Ever since my peers started having babies, I’ve heard about the ‘Four Month Sleep Regression’ – generally defined as “just when you think you’ve got a handle on getting the baby to sleep, everything goes to shit.” And there’s definitely something to it – our four- (almost five)- month-old has been going through some big changes over the past few weeks – and as a result his sleep has been negatively affected. Whereas not long ago we were able to put him in cot drowsy, sing a little and say goodnight and he’d drop off by himself, now bedtime can be anything from him passing out on the boob, to a full hour of inconsolable screaming (usually ending with him falling asleep on the boob). And this goes for daytime naps, too.
Nonetheless, I’m here to assert that this trying phase deserves a new name. I strongly believe that how we term and frame things shapes our experience – and that by choosing better words we can opt to bring more enjoyment and less suffering into our parenting.

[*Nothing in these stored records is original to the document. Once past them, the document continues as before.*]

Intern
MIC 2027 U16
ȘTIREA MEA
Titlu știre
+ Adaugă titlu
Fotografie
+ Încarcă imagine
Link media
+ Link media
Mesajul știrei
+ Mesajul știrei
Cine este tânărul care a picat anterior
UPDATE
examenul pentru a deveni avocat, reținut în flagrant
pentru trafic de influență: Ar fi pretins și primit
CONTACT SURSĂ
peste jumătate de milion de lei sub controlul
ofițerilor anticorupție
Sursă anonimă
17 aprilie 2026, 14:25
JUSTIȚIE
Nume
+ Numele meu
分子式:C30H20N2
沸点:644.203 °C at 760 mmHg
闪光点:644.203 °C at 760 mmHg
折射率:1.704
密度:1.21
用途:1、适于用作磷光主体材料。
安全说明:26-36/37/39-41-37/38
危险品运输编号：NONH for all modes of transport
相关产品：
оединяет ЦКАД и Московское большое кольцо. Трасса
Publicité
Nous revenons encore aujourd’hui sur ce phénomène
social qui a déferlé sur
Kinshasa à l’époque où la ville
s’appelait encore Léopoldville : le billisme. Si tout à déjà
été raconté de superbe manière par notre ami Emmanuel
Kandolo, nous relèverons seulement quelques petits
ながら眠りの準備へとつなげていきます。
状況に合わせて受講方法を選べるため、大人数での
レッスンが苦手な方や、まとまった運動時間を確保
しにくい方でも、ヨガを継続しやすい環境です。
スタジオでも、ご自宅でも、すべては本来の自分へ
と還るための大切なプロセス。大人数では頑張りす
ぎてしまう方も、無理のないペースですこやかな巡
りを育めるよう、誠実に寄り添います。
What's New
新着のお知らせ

Over the past few weeks, Gadi has been going through some crazy leaps and bounds in his development – both motor and cognitive. When I’m not playing with him, doing the laundry, feeding or writing, I’m loving just watching him learn and explore. He does this adorable little skydiver move, on his tummy with his arms and legs out and up, he giggles and chats and dribbles. He reaches for toys and gets entranced by noises and colors. To my reading, this huge influx of sensory information is keeping him wired, making it more difficult for him to relax enough to get to sleep. And I totally get that; I know that when huge things have been going on for me – like covering massive news events in years gone by, for example – I’ve found it pretty hard to wind down and drift off to sleep.

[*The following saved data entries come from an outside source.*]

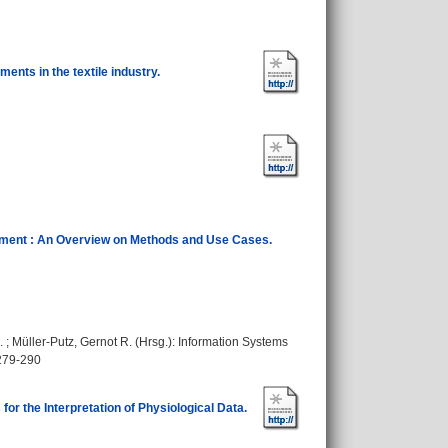
ments in the textile industry.
ement : An Overview on Methods and Use Cases.
.
;
Müller-Putz, Gernot R.
(Hrsg.): Information Systems
 279-290
or the Interpretation of Physiological Data.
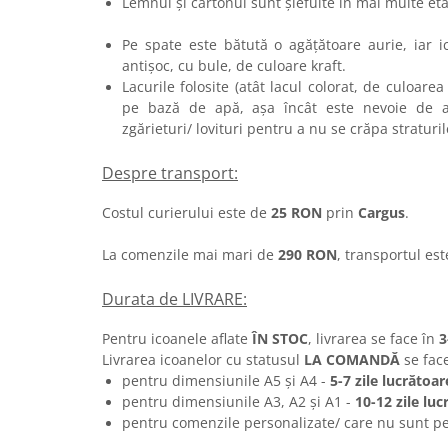
Lemnul și cartonul sunt șlefuite în ma
Pe spate este bătută o agățătoare aurie, iar i
antișoc, cu bule, de culoare kraft.
Lacurile folosite (atât lacul colorat, de culoarea 
pe bază de apă, așa încât este nevoie de at
zgărieturi/ lovituri pentru a nu se crăpa straturil
Despre transport:
Costul curierului este de
25 RON
prin
Cargus
.
La comenzile mai mari de
290 RON
, transportul es
Durata de LIVRARE:
Pentru icoanele aflate
ÎN STOC
, livrarea se face în
3
Livrarea icoanelor cu statusul
LA COMANDĂ
se fac
pentru dimensiunile A5 și A4 -
5-7 zile lucrătoar
pentru dimensiunile A3, A2 și A1 -
10-12 zile luc
pentru comenzile personalizate/ care nu sunt pe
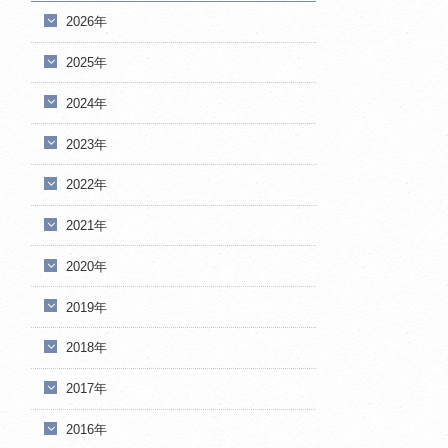
2026年
2025年
2024年
2023年
2022年
2021年
2020年
2019年
2018年
2017年
2016年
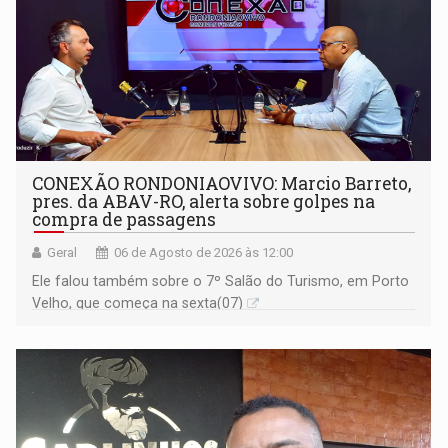
CONEXÃO RONDONIAOVIVO: Marcio Barreto,
pres. da ABAV-RO, alerta sobre golpes na
compra de passagens
Geral
06 de Agosto de 2026 às 12:00
Ele falou também sobre o 7º Salão do Turismo, em Porto
Velho, que começa na sexta(07)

But why frame all of this as a negative? What we’re actually seeing is a developmental leap which we should be celebrating – not a regression. Gadi hasn’t stopped rolling over and he doesn’t babble to himself less – he’s just having some sleep disturbances. When our teenagers turn into maniacs during exam time, or our friends turn into Bridezilla during the stress of planning their dream wedding, we don’t say they’re having a regression – so why do it to babies? I think this ill-conceived concept that development is perfectly linear is playing a huge part in how difficult we experience these admittedly difficult patches.
Of course, it’s not just the words – it’s the mindset that comes with them. When we expect that everything will stay the same and refuse to roll with the ebb and flow of life, or that we’ll get more and more sleep or time to ourselves as time goes by, we’re kidding ourselves. And to be totally honest maybe it’s even kind of selfish. We made the decision to have kids – surely we anticipated some rough patches? Maybe really it’s us, the parents, that are having a regression when we view tough times without context, without zooming out to remember the big picture. To quote the Buddha:
Pain in life is inevitable but suffering is not. Pain is what the world does to you, suffering is what you do to yourself. Pain is inevitable, suffering is optional.
And so, in an effort to take out the suffering, I propose: The ‘Four Month Super Leap’! Who’s with me? Let’s marvel at our babies’ progress rather than getting ourselves all bummed out about a bit of screaming and tiredness.
One last thing: I highly recommend whipping up a batch of these delicious chocolate chili vegan cookies. They’re full of sugar, granted, but hey – they’re keeping me buzzed and happy at the present moment so what the hell. Just try not to leave out the baking soda if you can manage it – my first batch suffered from a severe baby brain-induced softness regression.